━━ 正文段落

在查找时,为了避免向用户推荐他刚看过的影视剧,我们还要对结果进行去重。比方说,我们针对上将XXX进行查找,当查到上将XXX的导演为安澜,然后对安澜进行逆向查找时,如果发现安澜只导演过上将XXX这一部作品,那我们就没必要也不应该,把上将许世友加入到推荐列表里。

针对上面的没有查出别的实体的情况,我把这一返回结果定义为'nothing else';如果什么也没查到,就是'nothing got';如果深度超标,就是'deep out';一切正常,则为'ok'。

我们先进行双向查询,代码如下

        result1 = self.graph.run(cypher='''match (s)-[r]->(e) where s.name='{}'
                                            return s.name,r.name,e.name'''.format(params['name'])).data()

        result2 = self.graph.run(cypher='''match (e)<-[r]-(s) where e.name='{}' 
                                            return s.name,r.name,e.name '''.format(params['name'])).data()

然后对两个结果进行判空,如果长度都为0,就返回'nothing got'

        if len(result1) == 0 and len(result2) == 0:
            return 'nothing got'

 如果result2(也就是逆向查找的结果)只有一项,这一项中的s.name(也就是影视剧名)还是输入的实体名,e.name(也就是属性名)还是原来的属性名,那就直接返回'nothing else'

        if len(result2) == 1:
            item = result2[0]
            if origin_tv_name is not None and origin_property_name is not None:
                if origin_property_name == item['e.name'] and origin_tv_name == item['s.name']:
                    return 'nothing else'

这里的origin_tv_name和origin_property_name都是lookup_entry_deep函数的参数之一,默认为None

然后我们先遍历正向查询结果result1,把里面的属性值(e.name)、属性名(r.name)和原始影视剧(s.name)连接起来,作为三元组保存到edges集合里。

━━━━

» **任务要求**:
#1 将影视剧推荐查询这段正文中的这句话译成英文:“针对上面的没有查出别的实体的情况,我把这一返回结果定义为'nothing else';如果什么也没查到,就是'nothing got';如果深度超标,就是'deep out';一切正常,则为'ok'。”
#2 从影视剧推荐查询这段正文的最后一句之后续写下去。
收集的数据与此处内容无关。

━━ 条目列表

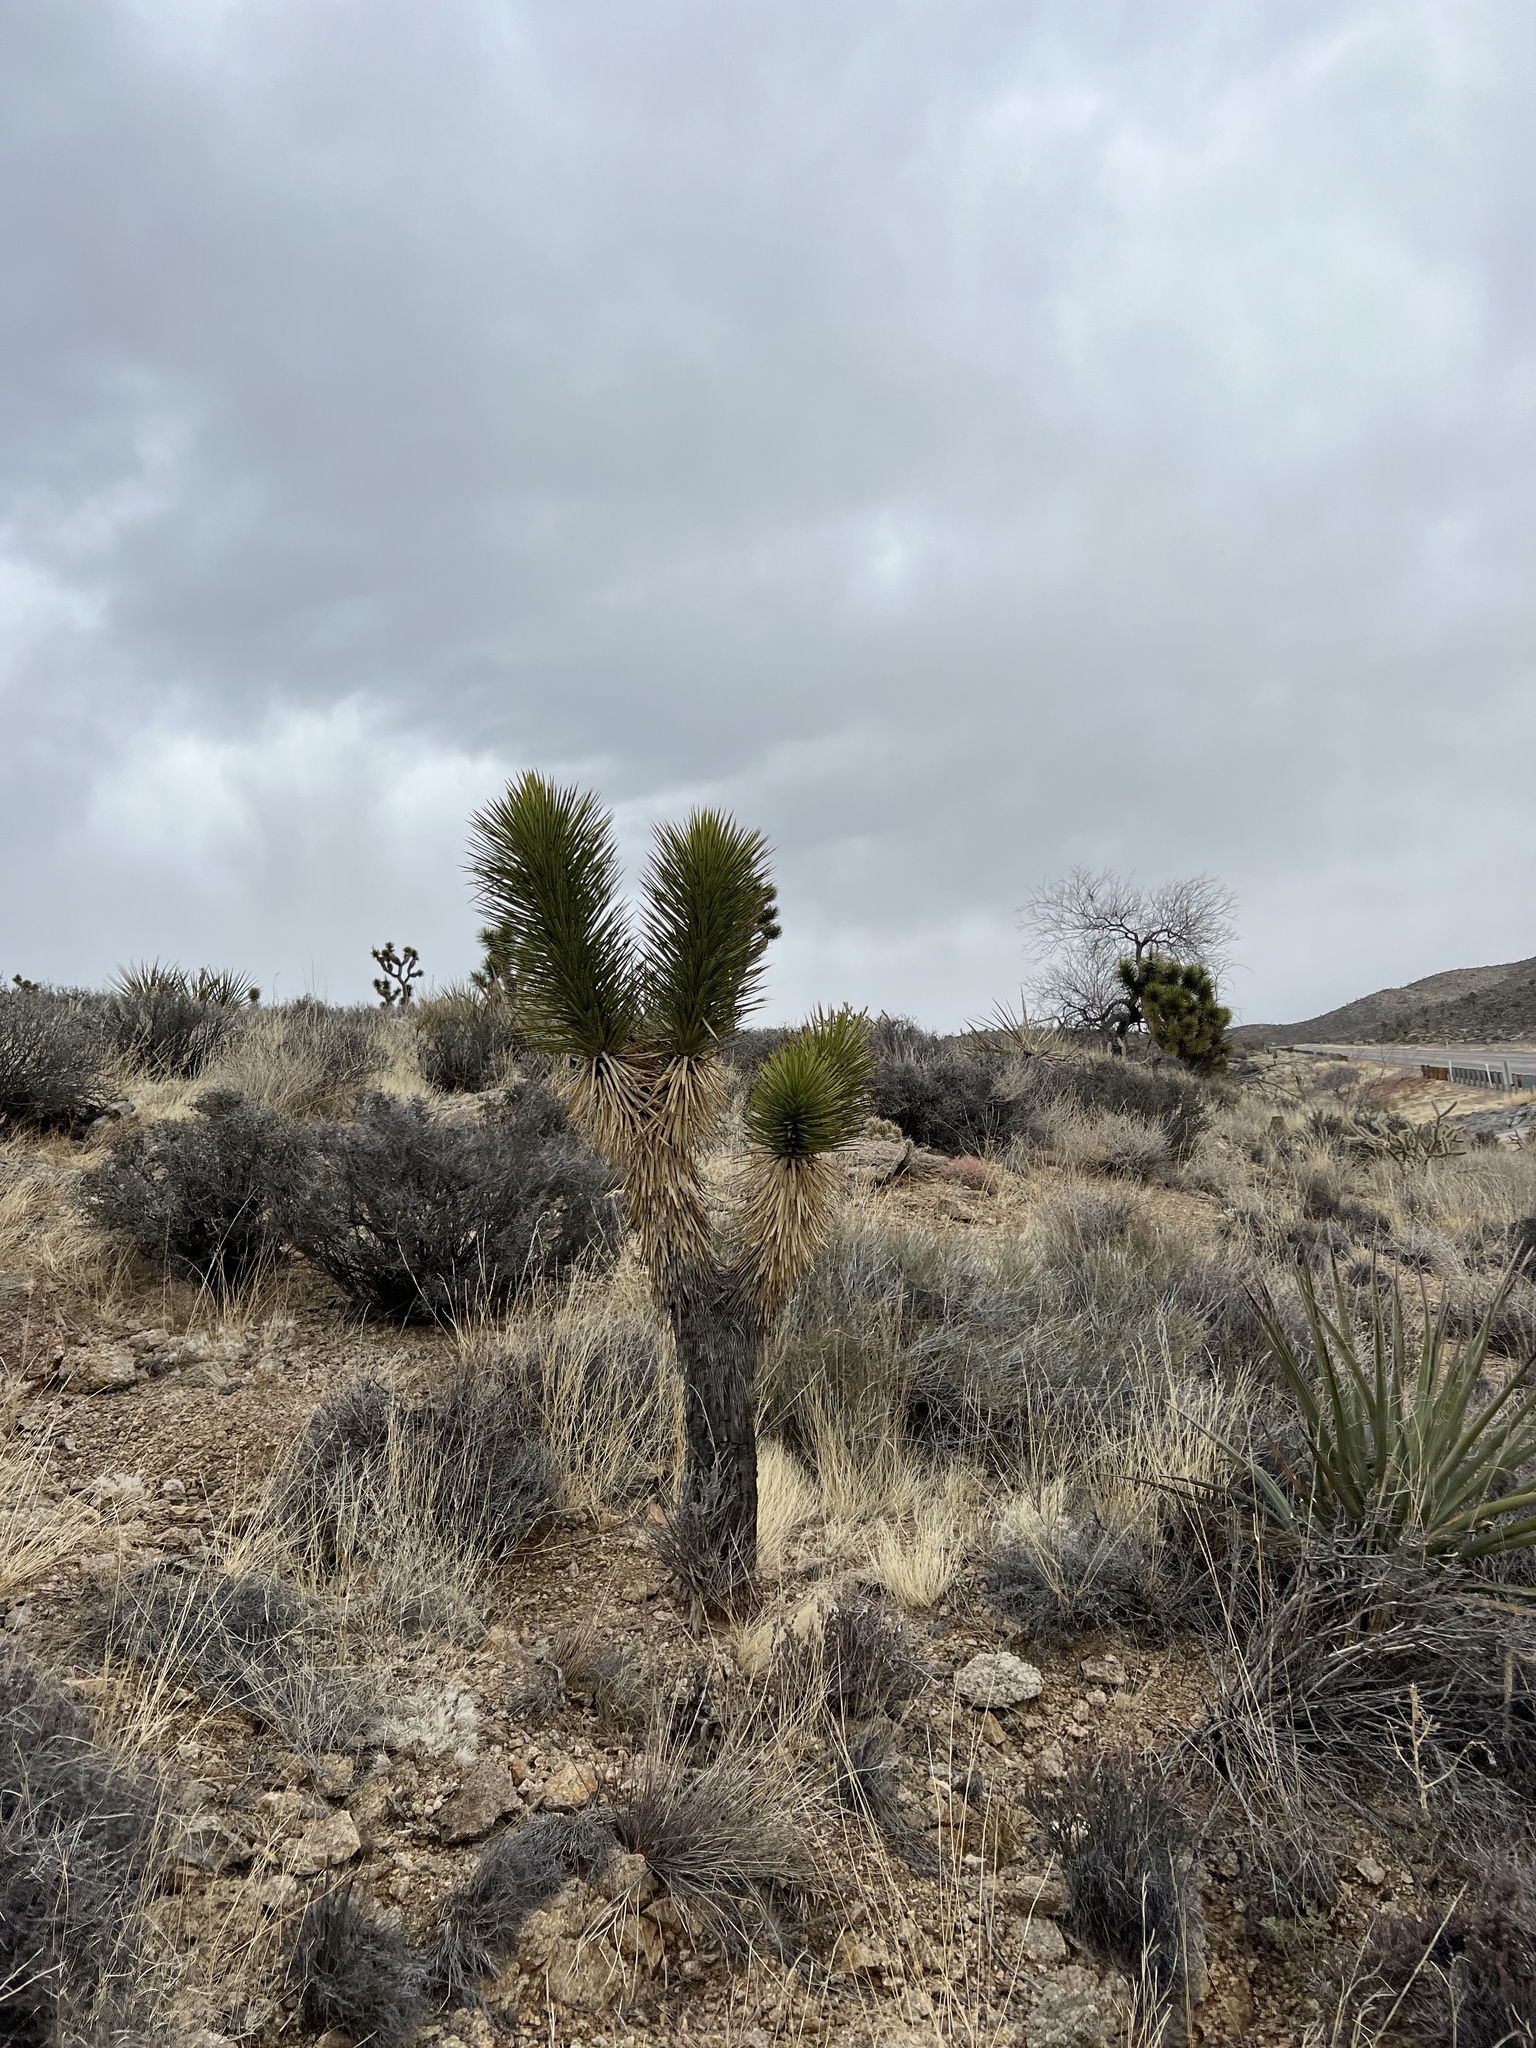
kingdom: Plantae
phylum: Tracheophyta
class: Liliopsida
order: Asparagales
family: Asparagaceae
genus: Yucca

━━━━
━━ 条目列表

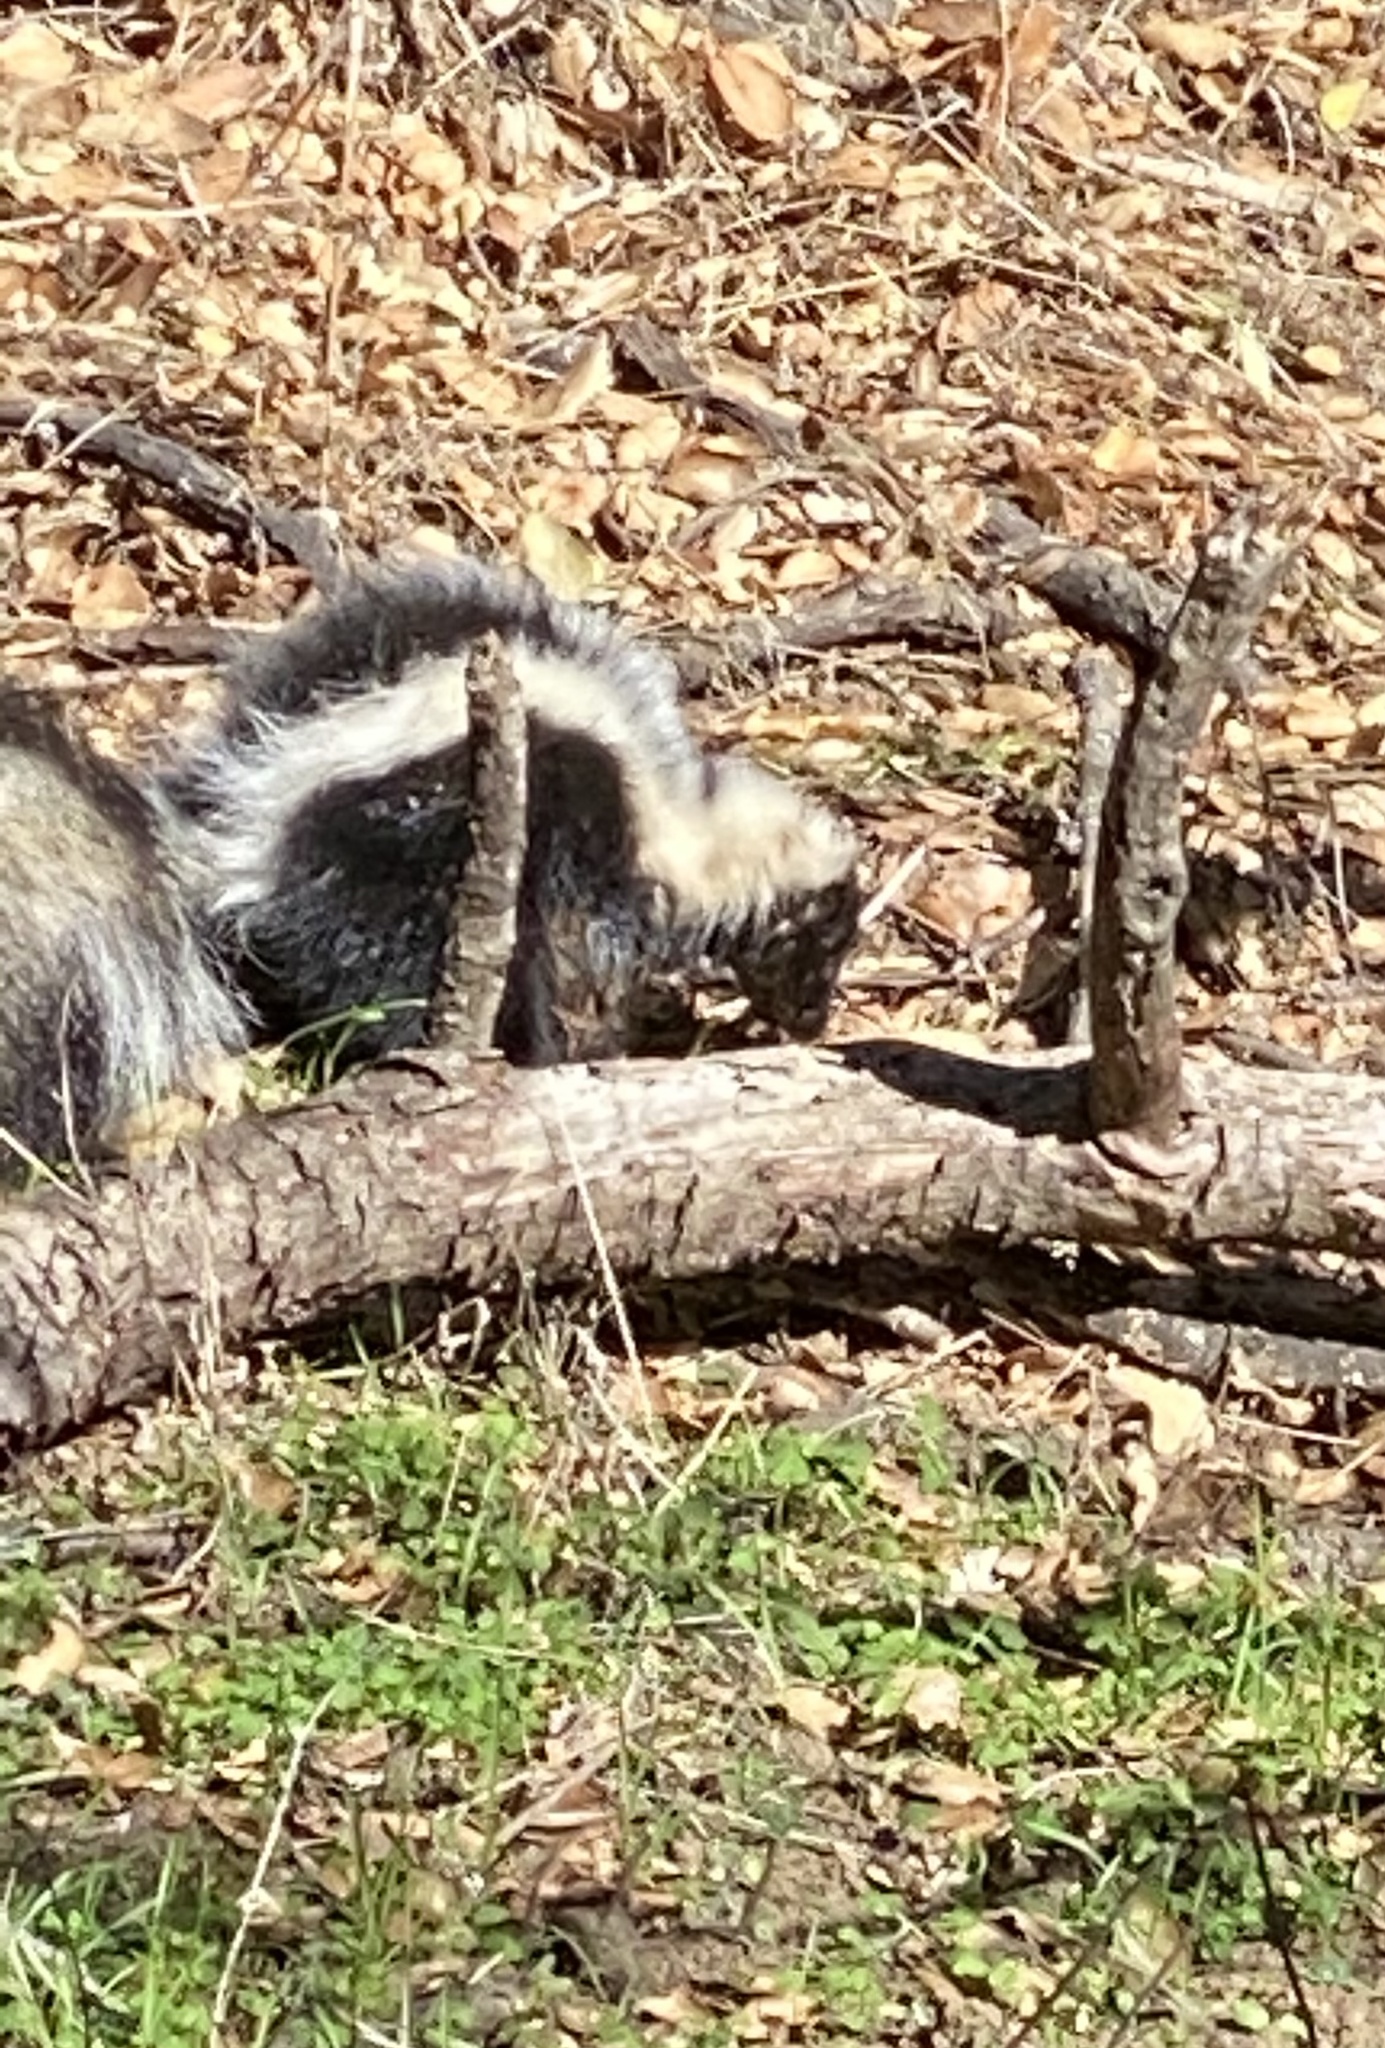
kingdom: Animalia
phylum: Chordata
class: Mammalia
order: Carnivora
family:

━━━━

» **参考答案**:
#1 For the case above where no other entity is found, I define this return result as 'nothing else'; if nothing is found at all, it is 'nothing got'; if the depth exceeds the limit, it is 'deep out'; if everything is normal, it is 'ok'.

#2
        for item in result1:
            tv_name = item['s.name']
            property_name = item['e.name']

            has_result = False
            if tv_name != property_name:  # 避免出现:双面胶:中文名:双面胶的死循环
                if oldName != property_name:
                    params['name'] = property_name
                    has_result = self.lookup_entry_deep(edges, params.copy(), deep + 1,
                                                        origin_tv_name=tv_name,
                                                        origin_property_name=property_name)

oldName是本次查询的实体名,此处为了避免出现死循环,加了个判断,其实我们这个场景里,这个判断肯定是成立的。

接下来,我们就分析逆向查找的结果。如果查出了新的影视剧,就先根据新影视剧和属性的关系,得出这一关系的相似度。然后,再把新的影视剧、相同属性名、相似度以或累加、或新建的方式加入相似字典和edges集合里,代码如下

        for item in result2:
            tv_name = item['s.name']
            property_name = item['e.name']
            relation_name = item['r.name']

            
            if tv_name != origin_tv_name:
                 score = get_sim_score_accroding_to_relation(relation_name)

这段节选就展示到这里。